L’affaire Tapie est éclairante

Ce système aurait permis à des multinationales de poursuivre en justice des États, comme ce fut le cas du cigarettier Philipp Morris qui attenta un procès devant un tribunal privé à l’État d’Australie pour l’introduction des paquets neutres. Cela pourrait être le cas aussi du paquet neutre qui sera effectif en France au 1er janvier 2017.

Le sujet n’est pas l’opportunité ou non du paquet anonyme mais la souveraineté des Etats car on sait ce qu’il en est de l’arbitrage privé : les intérêts économiques y sont dominants. À une échelle modeste mais significative, l’affaire Tapie est, à cet égard éclairante. Pour obtenir un arbitrage favorable, il a suffi à l’homme d’affaires de désigner les « bons » arbitres, c’est-à-dire des personnalités acquises à sa cause, ce qui a couté 400 M€ aux contribuables que – cet arbitrage ayant été annulé par la justice – le fisc tente de récupérer.

En d’autres termes, au niveau du commerce international, l’arbitrage privé revient ou reviendrait à donner les clés de la République à Google, Apple, Facebook, Amazon, les célèbres GAFA.

EXTRAITS DES LIGNES —
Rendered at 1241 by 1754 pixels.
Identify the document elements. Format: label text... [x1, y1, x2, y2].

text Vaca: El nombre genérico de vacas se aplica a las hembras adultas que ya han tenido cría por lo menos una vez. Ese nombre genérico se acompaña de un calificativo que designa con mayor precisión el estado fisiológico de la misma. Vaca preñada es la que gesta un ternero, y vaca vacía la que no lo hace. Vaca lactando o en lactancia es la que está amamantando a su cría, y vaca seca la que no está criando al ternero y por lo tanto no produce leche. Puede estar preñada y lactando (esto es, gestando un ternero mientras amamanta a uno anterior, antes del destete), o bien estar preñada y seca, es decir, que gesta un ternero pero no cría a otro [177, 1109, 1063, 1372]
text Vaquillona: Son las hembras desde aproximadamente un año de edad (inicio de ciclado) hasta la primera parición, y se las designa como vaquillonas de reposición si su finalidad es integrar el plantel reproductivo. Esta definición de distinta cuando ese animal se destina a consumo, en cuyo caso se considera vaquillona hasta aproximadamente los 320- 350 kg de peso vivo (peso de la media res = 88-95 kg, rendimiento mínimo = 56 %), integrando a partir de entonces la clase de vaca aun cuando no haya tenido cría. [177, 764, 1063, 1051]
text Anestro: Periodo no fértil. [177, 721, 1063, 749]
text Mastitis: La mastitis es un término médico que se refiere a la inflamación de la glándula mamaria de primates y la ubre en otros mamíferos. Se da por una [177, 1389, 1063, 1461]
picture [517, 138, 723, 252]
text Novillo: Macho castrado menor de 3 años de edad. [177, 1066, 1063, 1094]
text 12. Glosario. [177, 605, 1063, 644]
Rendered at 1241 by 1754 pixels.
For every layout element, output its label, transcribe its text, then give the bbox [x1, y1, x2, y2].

CONSIGNE — Rédigez la suite du texte sur l'arbitrage privé entre multinationales et États, à partir de sa dernière phrase. Les lignes n'interviennent en rien dans ce travail.

RÉPONSE ATTENDUE —
Et cela concerne directement la santé. Celle-ci est entrée dans l’ère du Big Data et, précisément ces géants du net, en particulier Google, sont les maîtres d’œuvre de cette révolution. Leur matière première et la source de leur fortune, c’est précisément l’information, la data et, c’est un enjeu économique majeur.

 



“1 000 milliards d’euros en 2020”

Selon une étude du Boston Consulting Group (BCG) “la valeur marchande des données personnelles (y compris de santé) laissées par les internautes et captées par les GAFA sera de 1 000 Md€ en 2020 “.

Cette valorisation économique montre bien que l’information est une marchandise comme les autres qui entre dans le champ des traités de libre-échange. Quid alors de la confidentialité et de la protection des données de santé ?

De même que les multinationales de l’agro-alimentaire n’ont que faire des appellations AOC qui protègent nos vins et nos fromages, les géants du numérique se préoccupent, comme d’une guigne, de la protection de notre intimité.

Il est assez évident que les digues érigées par l’Europe, les contrôles sourcilleux d’un organisme comme la Commission nationale informatique et liberté (CNIL) ou encore la loi santé qui encadre l’accès aux données de l’Assurance maladie et des organismes de recherche ne résisteraient pas à un arbitrage privé. Autant ériger un château de sable pour empêcher un tsunami.

 



Y ajouter les informations issues du dossier médical personnel

Sur cette disposition concernant l’arbitrage, les Belges ont obtenu que les juges européens de ces tribunaux – il y aura aussi des Canadiens – soient nommés par les États-membres de l’UE, afin de s’assurer qu’ils ne soient pas issus des milieux d’affaires. Ces juges devront en outre être rémunérés par l’Union européenne et le Canada de manière permanente, un système qui devra progresser vers des juges employés à temps plein.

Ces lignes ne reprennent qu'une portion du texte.